Le président de l’Assemblée nationale sénégalaise, Ousmane Sonko, a bousculé le calendrier parlementaire en convoquant ses collègues pour une réunion exceptionnelle. Cette initiative, prise après l’annulation de la loi n°18/2026 par le Conseil constitutionnel, marque un tournant dans les débats sur les réformes institutionnelles au Sénégal.
Un retour précipité des députés
Les vacances parlementaires, qui devaient s’étendre jusqu’à la fin du mois de juin, ont été écourtées par une décision inattendue. Ousmane Sonko a en effet ordonné la reprise exceptionnelle des travaux de l’Assemblée nationale ce vendredi à 15 heures. Une convocation en urgence qui survient après l’annulation par les Sages de la loi n°18/2026, initialement destinée à réviser les dispositions constitutionnelles du pays.
Cette décision, bien que conforme à l’autorité du Conseil constitutionnel, soulève des interrogations sur les intentions réelles de la majorité parlementaire. En effet, malgré la reconnaissance de la légitimité de l’annulation, le rappel des députés suggère une volonté de relancer rapidement le processus législatif. Une démarche qui pourrait refléter des tensions internes ou une stratégie politique visant à contourner les obstacles institutionnels.
Contexte et enjeux de la loi annulée
La loi n°18/2026, dont l’annulation a provoqué cette réaction immédiate, portait sur une révision majeure de la Constitution. Parmi les mesures envisagées figuraient des modifications de la répartition des pouvoirs, des ajustements du mode de scrutin ou encore des réformes électorales. Son adoption avait déjà suscité de vifs débats au sein de la classe politique, certains y voyant une avancée démocratique, d’autres une tentative de consolidation du pouvoir.
Face à l’opposition des « 7 Sages », Ousmane Sonko a choisi de maintenir la dynamique en organisant cette réunion d’urgence.

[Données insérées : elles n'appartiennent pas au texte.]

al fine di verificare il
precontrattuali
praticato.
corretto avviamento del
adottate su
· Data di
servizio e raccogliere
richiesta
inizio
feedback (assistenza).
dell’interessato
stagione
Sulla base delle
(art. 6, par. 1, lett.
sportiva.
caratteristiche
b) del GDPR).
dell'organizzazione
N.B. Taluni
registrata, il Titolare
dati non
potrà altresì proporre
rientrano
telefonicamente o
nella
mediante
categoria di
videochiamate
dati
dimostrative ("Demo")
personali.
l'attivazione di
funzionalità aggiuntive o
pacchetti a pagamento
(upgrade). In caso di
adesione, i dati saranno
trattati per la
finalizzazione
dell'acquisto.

Une initiative qui pourrait être interprétée comme un signal fort en direction de ses alliés comme de ses détracteurs, indiquant une volonté de ne pas laisser le processus constitutionnel s’enliser.
Quelles suites pour les réformes au Sénégal ?
Les prochaines heures seront déterminantes pour comprendre les orientations que prendra l’Assemblée. Les députés, rappelés en pleine période estivale, devront se prononcer sur la marche à suivre : faut-il présenter une nouvelle mouture de la réforme, adapter le texte existant ou abandonner temporairement le projet ?
Une chose est sûre : la décision du Conseil constitutionnel a relancé les discussions et forcé les acteurs politiques à se repositionner. Pour Ousmane Sonko, cette convocation d’urgence pourrait aussi servir à renforcer sa position au sein de la majorité, en affichant une réactivité face aux défis institutionnels.